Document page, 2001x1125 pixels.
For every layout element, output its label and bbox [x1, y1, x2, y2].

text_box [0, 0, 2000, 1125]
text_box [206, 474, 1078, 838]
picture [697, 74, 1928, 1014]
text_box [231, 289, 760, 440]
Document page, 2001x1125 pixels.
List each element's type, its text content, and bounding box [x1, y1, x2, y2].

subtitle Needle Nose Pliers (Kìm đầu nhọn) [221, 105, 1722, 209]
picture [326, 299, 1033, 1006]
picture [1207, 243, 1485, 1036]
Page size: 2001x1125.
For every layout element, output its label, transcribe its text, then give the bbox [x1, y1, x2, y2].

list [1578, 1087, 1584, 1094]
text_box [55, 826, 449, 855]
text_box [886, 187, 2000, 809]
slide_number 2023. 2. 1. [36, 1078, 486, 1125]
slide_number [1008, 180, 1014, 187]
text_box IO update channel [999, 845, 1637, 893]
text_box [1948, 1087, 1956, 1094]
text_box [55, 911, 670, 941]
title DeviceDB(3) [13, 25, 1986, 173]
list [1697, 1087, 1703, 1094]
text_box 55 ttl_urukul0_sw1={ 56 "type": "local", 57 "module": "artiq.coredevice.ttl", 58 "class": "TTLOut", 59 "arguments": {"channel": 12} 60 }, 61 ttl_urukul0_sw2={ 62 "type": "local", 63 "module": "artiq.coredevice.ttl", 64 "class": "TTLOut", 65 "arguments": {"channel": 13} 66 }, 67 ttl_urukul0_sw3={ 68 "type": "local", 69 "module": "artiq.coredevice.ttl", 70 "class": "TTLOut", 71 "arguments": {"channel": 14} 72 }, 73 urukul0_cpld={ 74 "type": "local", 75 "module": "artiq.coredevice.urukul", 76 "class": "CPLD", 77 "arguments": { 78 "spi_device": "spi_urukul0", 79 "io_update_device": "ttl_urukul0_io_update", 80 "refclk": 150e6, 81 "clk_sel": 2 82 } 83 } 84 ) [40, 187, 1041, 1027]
******
Without changing a word, print all of the entries above.

Document page, 2001x1125 pixels.
For every layout element, output its label and bbox [x1, y1, x2, y2].

text_box [0, 0, 2000, 1125]
text_box [206, 474, 1078, 838]
picture [697, 74, 1928, 1014]
text_box [231, 289, 760, 440]
Document page, 2001x1125 pixels.
List each element's type, its text content, and bounding box [x1, y1, x2, y2].

subtitle Needle Nose Pliers (Kìm đầu nhọn) [221, 105, 1722, 209]
picture [326, 299, 1033, 1006]
picture [1207, 243, 1485, 1036]
Page size: 2001x1125.
For every layout element, output its label, transcribe its text, then give the bbox [x1, y1, x2, y2].

list [1578, 1087, 1584, 1094]
text_box [55, 826, 449, 855]
text_box [886, 187, 2000, 809]
slide_number 2023. 2. 1. [36, 1078, 486, 1125]
slide_number [1008, 180, 1014, 187]
text_box IO update channel [999, 845, 1637, 893]
text_box [1948, 1087, 1956, 1094]
text_box [55, 911, 670, 941]
title DeviceDB(3) [13, 25, 1986, 173]
list [1697, 1087, 1703, 1094]
text_box 55 ttl_urukul0_sw1={ 56 "type": "local", 57 "module": "artiq.coredevice.ttl", 58 "class": "TTLOut", 59 "arguments": {"channel": 12} 60 }, 61 ttl_urukul0_sw2={ 62 "type": "local", 63 "module": "artiq.coredevice.ttl", 64 "class": "TTLOut", 65 "arguments": {"channel": 13} 66 }, 67 ttl_urukul0_sw3={ 68 "type": "local", 69 "module": "artiq.coredevice.ttl", 70 "class": "TTLOut", 71 "arguments": {"channel": 14} 72 }, 73 urukul0_cpld={ 74 "type": "local", 75 "module": "artiq.coredevice.urukul", 76 "class": "CPLD", 77 "arguments": { 78 "spi_device": "spi_urukul0", 79 "io_update_device": "ttl_urukul0_io_update", 80 "refclk": 150e6, 81 "clk_sel": 2 82 } 83 } 84 ) [40, 187, 1041, 1027]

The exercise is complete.